We show that the application of a DB can be interpreted as a confiscatory tax on the value-added created by a fishery. In particular we show that there are two channels through which the DB affects the fishery with opposite signs. The first one, the tax channel, consists of the value-added confiscated and not returned to households. The second, the productivity channel, increases abundance and is related to the policy objective. In the long term the productivity channel dominates the tax channel and therefore society is better off under a DB, especially if some valorisation of landed discards is allowed.

In the short term the tax channel dominates and society is worse off, given that all the positive efficiency gains come from stock recovery, which requires time. Therefore, consumption, capital and wages decrease in the initial periods but then recover to their steady-state values, which are 16–20% higher than their initial values. It is also concluded that any change in the DB policy that gives a value to landed discards (albeit lower one than normal landings) would improve the welfare of society.

Our results are consistent with the previous literature. In particular, they are consistent with Villasante et al. (2016a), who estimate that the impact of the EU landing obligation on the Galician fleet could represent a yield loss in the range of 10-15% for the initial periods. This range is compatible with the reduction of 14.1% estimated in this study when only the tax channel is considered. We show that if a DB is considered as an implicit tax losses will appear in the short-run because of the tax channel domination. However, we also show that there is an additional productivity channel which helps achieve management objectives, and that in the long term it outweighs the short-term losses. From the management viewpoint, the policy of valorising landed discards could be used as a way of promoting the use more selective fishing gears within the Galician fleets, which in the end will also boost the productivity channel.
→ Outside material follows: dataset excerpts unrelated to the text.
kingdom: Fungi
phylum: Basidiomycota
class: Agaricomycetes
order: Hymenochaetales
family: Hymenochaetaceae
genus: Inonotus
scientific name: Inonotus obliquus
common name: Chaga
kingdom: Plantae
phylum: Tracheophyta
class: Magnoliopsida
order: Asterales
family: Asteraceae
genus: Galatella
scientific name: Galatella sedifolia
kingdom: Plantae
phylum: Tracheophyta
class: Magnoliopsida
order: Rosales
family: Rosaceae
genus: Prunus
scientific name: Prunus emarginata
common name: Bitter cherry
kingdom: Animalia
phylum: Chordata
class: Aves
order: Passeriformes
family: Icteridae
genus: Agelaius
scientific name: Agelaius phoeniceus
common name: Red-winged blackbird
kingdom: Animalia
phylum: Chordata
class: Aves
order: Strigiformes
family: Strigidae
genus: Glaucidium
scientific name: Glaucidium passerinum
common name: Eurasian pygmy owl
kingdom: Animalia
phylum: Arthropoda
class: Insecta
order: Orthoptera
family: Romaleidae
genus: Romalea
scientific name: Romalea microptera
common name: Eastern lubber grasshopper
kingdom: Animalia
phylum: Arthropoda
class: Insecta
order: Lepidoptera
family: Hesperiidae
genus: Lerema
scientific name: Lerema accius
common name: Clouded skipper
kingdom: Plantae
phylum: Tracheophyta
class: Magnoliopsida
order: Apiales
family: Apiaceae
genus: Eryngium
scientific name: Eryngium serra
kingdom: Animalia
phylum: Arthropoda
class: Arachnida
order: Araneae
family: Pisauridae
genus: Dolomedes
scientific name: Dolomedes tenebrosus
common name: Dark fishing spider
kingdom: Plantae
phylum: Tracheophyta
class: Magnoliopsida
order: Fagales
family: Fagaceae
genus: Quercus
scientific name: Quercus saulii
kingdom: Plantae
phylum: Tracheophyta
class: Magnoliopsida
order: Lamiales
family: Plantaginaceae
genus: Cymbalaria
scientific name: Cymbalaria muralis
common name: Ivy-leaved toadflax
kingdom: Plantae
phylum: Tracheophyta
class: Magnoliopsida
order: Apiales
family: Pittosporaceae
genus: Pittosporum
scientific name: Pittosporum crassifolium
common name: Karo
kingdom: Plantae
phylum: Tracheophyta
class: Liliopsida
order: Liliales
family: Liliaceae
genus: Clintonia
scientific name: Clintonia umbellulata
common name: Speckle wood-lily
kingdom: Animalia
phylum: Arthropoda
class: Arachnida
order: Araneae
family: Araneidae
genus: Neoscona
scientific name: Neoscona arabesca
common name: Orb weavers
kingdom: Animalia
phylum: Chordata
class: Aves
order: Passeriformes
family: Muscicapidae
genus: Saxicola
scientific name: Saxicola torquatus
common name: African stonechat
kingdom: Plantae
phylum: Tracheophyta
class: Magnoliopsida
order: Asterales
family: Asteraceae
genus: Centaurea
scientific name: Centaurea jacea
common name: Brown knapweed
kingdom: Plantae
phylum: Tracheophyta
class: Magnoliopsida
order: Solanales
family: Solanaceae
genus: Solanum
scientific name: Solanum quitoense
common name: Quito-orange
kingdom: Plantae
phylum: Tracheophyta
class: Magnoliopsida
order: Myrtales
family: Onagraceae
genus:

Note that in this study we consider full implementation of a DB, i.e. that the DB regime is implemented by the fleet. This might not actually be the case, given that there are other moral hazard problems arising from the unobservability of catches and discards by society (Jensen and Vestergaard 2002) and therefore related to control and enforcement issues in regard to this policy.

We conclude that a DB is good in the long term because it acts as an implicit value-added tax and thus helps achieve management objectives, though in the short term its impact will be negative.